Bloodstain Expert Boosts O.J. Blood On Socks Wasn’t Spattered, Macdonnell Says
Blood found on O.J. Simpson’s socks the day after his ex-wife’s murder was “transferred” - not spattered, a bloodstain expert testified Thursday, supporting a defense contention that police planted evidence against Simpson.
Herbert MacDonell, a former New York college professor and recognized expert on the “geometry of bloodstains,” told jurors that he used a stereo-microscope to analyze the bloodstains on one of the socks found in Simpson’s bedroom.
The bloodied socks are a crucial link tying Simpson to the June 12, 1994, stabbing deaths of Nicole Brown Simpson and Ronald Goldman. DNA tests have revealed that blood on the socks closely matches Nicole Simpson’s genetic type.
But MacDonell, showing photographic blow-ups that resembled abstract paintings, testified that the cross-hatching pattern of blood on the black sock fibers made it “very clear” that the blood “was not spattered” during a murder-scene struggle between Simpson and his ex-wife, as prosecutors contend.
Instead, MacDonell described the staining as a “classic … compression transfer,” most likely caused when the sock came in contact with a bloody surface.
“Would that be consistent with a smear as opposed to a spatter?” asked defense attorney Peter Neufeld, pressing the defense theory that police smeared Nicole Simpson’s blood on the socks to implicate her ex-husband in the murders.
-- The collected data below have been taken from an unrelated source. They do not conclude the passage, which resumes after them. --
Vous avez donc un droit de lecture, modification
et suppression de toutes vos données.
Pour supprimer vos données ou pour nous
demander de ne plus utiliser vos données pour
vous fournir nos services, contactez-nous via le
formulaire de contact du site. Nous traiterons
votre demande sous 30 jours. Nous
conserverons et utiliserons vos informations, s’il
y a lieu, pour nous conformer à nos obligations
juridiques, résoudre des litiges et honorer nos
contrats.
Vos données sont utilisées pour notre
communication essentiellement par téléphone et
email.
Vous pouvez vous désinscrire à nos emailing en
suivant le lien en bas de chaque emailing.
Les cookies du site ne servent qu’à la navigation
“It’s not as consistent with a smear as it is just having blood on your hand or some object and touching it and pulling it away,” MacDonell said.
MacDonell also told of finding microscopic “balls” of blood adhered to the inside of the sock, opposite the main bloodstain - a finding that defense lawyers have said shows that the socks had been taken off before the staining occurred.
But Judge Lance Ito stopped MacDonell from giving jurors his opinion on “whether the ankle was in or outside the sock at the time” the sock was bloodied, in Neufeld’s words.
After sustaining two objections by prosecutor Marcia Clark, the judge broke for lunch. Ito later adjourned court for the afternoon when a juror became dizzy.
The juror was taken to a hospital for evaluation, and Friday’s court session was canceled. Ito said he would hear legal motions.
Before testimony began Thursday, Ito took up two matters that could shape defense efforts to show that police conspired to frame Simpson for the murders.
After hearing arguments from both sides, the judge put off deciding whether to allow the defense lawyers to call three new witnesses who could help them paint white Detective Mark Fuhrman as a racist, rogue cop.
Fuhrman has denied defense accusations that he planted a bloody glove behind Simpson’s mansion, and he testified earlier in the trial that he had not in the last 10 years used a racial epithet to refer to black people.
But Thursday, Simpson lawyer Gerald Uelmen said the defense had found at least three additional witnesses who would quote the detective as using racial epithets in the mid- to late 1980s. They include a black man whom Fuhrman once arrested, and a white female acquaintance who, Uelmen said, was so offended by Fuhrman’s racial epithets that “finally she refused to let Mr. Fuhrman come into (her) apartment anymore.”